Die Möglichkeit von Leben

von Gerhard Meister 7. September 2016

Um die kleine Sonne, die am nächsten von unserer Sonne liegt, nein, nicht liegt, auch diese Sonne dreht sich ja wie die unsere um ihre Achse und dreht sich um den Mittelpunkt der Galaxie und fliegt gleichzeitig weg von jenem Ort, wo vor so und so vielen Milliarden Jahren mit einem grossen Knall – so wenigstens die vorherrschende, schon von einigen Wissenschaftlern in Frage gestellte Lehrmeinung, alles begann, Raum und Zeit also aus dem Nichts heraus eruptierten –

Um diese Sonne also, ein roter Zwerg im Zentaur, einem Sternbild, das nur am Südhimmel zu sehen ist, und genannt Proxima Centauri, da sie von unserer Sonne nur wenig mehr als vier Lichtjahre entfernt und damit von all den Abermilliarden Sonnen in unserer Galaxie die uns Nächstgelegene ist –

Um diese Sonne, die so klein und leuchtschwach ist, dass sie, obwohl uns nächstgelegen, von blossem Auge am Himmel nicht zu erkennen ist, um diese Sonne, so legen es komplizierte Bahnberechnungen nahe, die kleinste Abweichungen ergaben, die anders nicht erklärt werden können –

Um diese Sonne also dreht sich ein Planet, auf dem es von seiner Grösse her und auch, was die Temperaturen betrifft, die dort herrschen, Leben geben könnte. Leben in Form von Bazillen, Flechten vielleicht, oder es gibt dort Käfer oder noch grössere Tiere, die mit einer Intelligenz begabt sind, die der unseren ähnelt, sie möglicherweise sogar übertrifft.
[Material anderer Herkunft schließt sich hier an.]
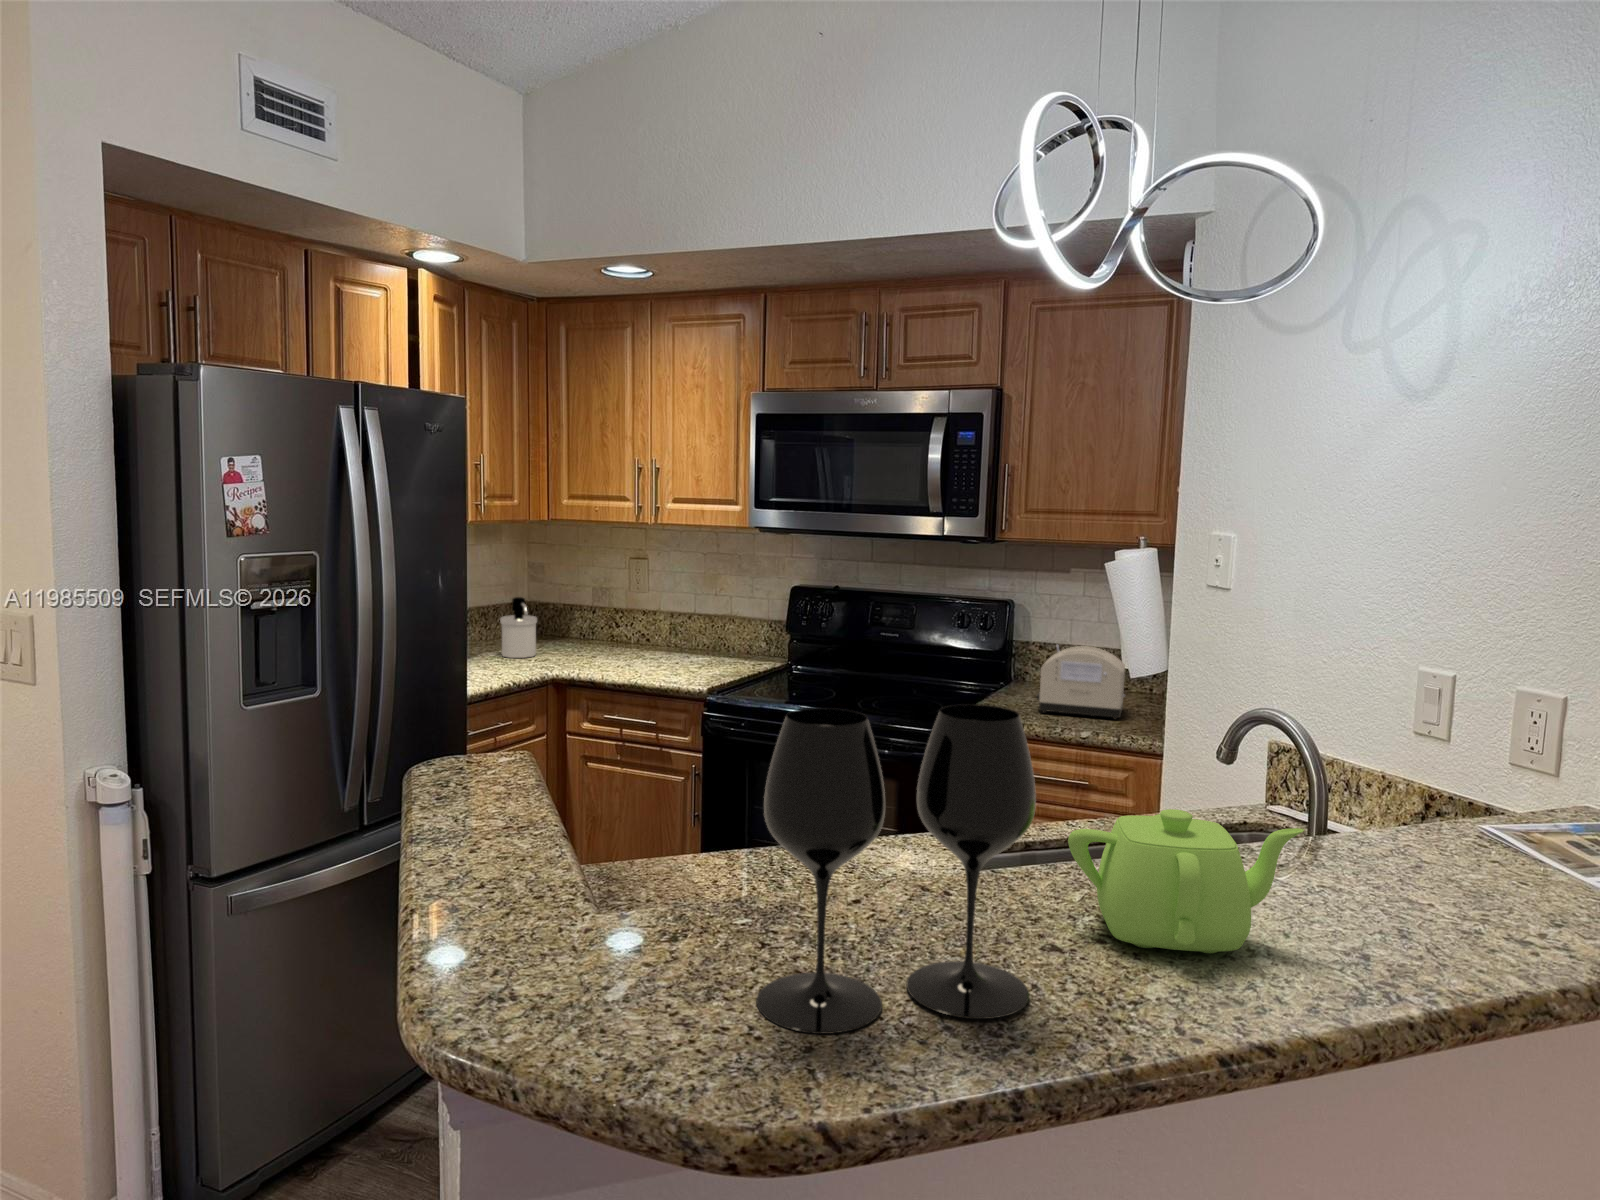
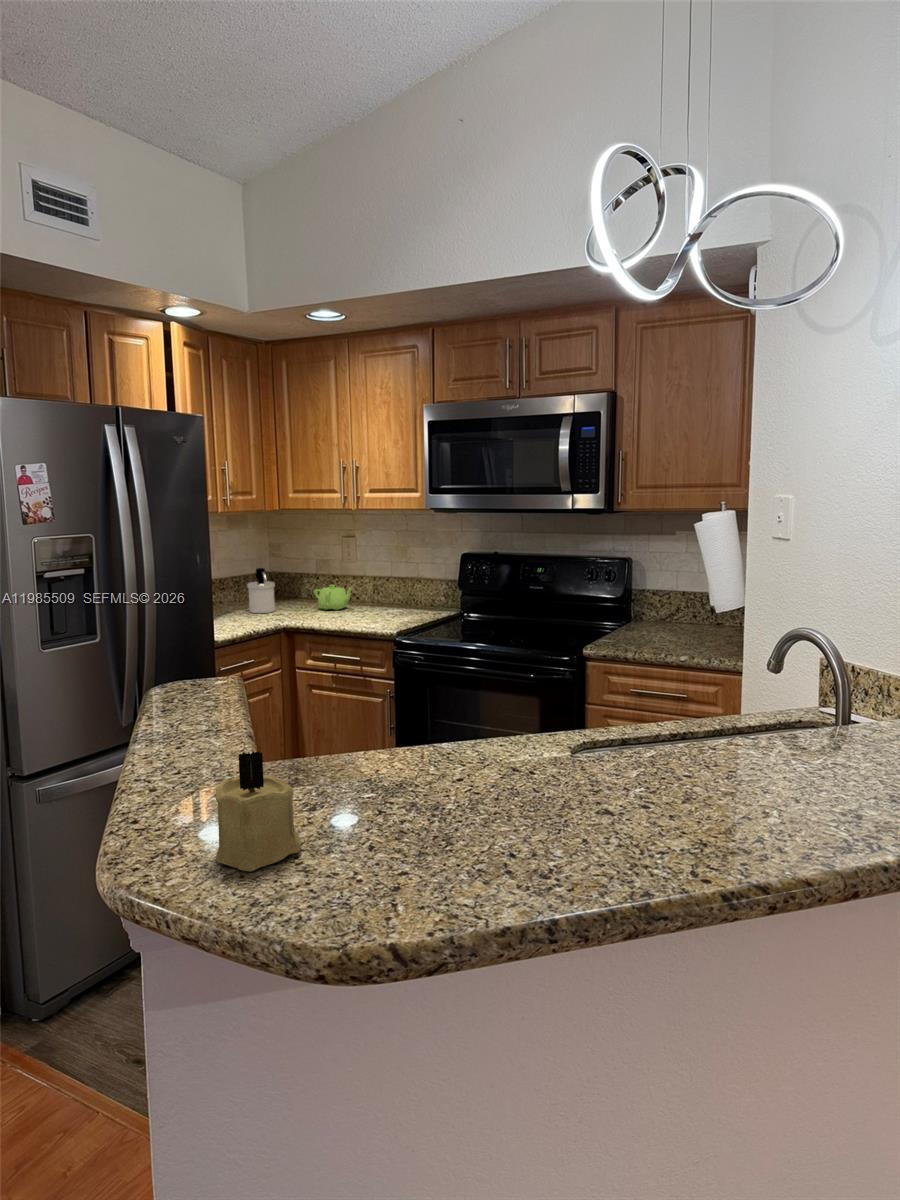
toaster: present [1036,645,1125,719] -> none [648,591,717,647]
wine glass: present [756,704,1036,1034] -> none [363,622,579,877]
teapot: present [1068,809,1304,953] -> present [314,585,353,610]
candle: none [565,863,675,1024] -> present [216,751,301,871]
Nun haben ein paar Leute mit Ideen und ein paar Leute mit Geld gemeinsam die Absicht verkündet, ein winziges Raumschiff, das im Grunde aus nichts anderem besteht als einem sehr kleinen Fotoapparat –

Haben diese Leute also verkündet, sie wollten ein Raumschiff auf einem Bündel von Laserstrahlen zu diesem Planeten schicken, um ihn zu fotografieren und damit – und vielleicht noch mit der einen oder anderen zusätzlichen Methode – festzustellen, ob das Leben dort nicht nur möglich ist, sondern tatsächlich existiert.

Und weil diese Reise auf dem Laserstrahl sehr schnell ist, viel schneller als jede andere vom Menschen bis jetzt entwickelte Fortbewegungsmethode, nämlich nur fünf mal langsamer als das Licht und damit die physikalisch überhaupt mögliche Höchstgeschwindigkeit, dauert diese Reise nicht 30’000 Jahre, wie sie mit Raketen dauern würde, wie sie heute zur Verfügung stehen, sondern nur knapp zwanzig, während das vom Planeten geschossene Foto wie jedes andere Foto, das wir täglich irgendwo hinschicken, mit Lichtgeschwindigkeit zur Erde zurückkehrt. Ein Vierteljahrhundert nach dem Raketenstart und damit, wenn wir für die Entwicklung dieser Rakete ein Jahrzehnt veranschlagen, noch innerhalb der Lebensspanne vieler Leserinnen und Leser dieser Zeilen und vielleicht auch noch zu Lebzeiten ihres Urhebers –

In nicht allzu weiter Zukunft also ist das Foto von diesem Planeten auf unseren Bildschirmen, und wir sehen uns Leben zuwinken, ja vielleicht sogar zuzwinkern, das uns an Intelligenz gleich kommt oder übertrifft, oder wir sehen Käfer kriechen oder Flechten wachsen oder sehen, weil das Leben die Möglichkeit zu existieren, die dieser ihm Planet bietet, nicht genutzt hat, nur Steine und Staub.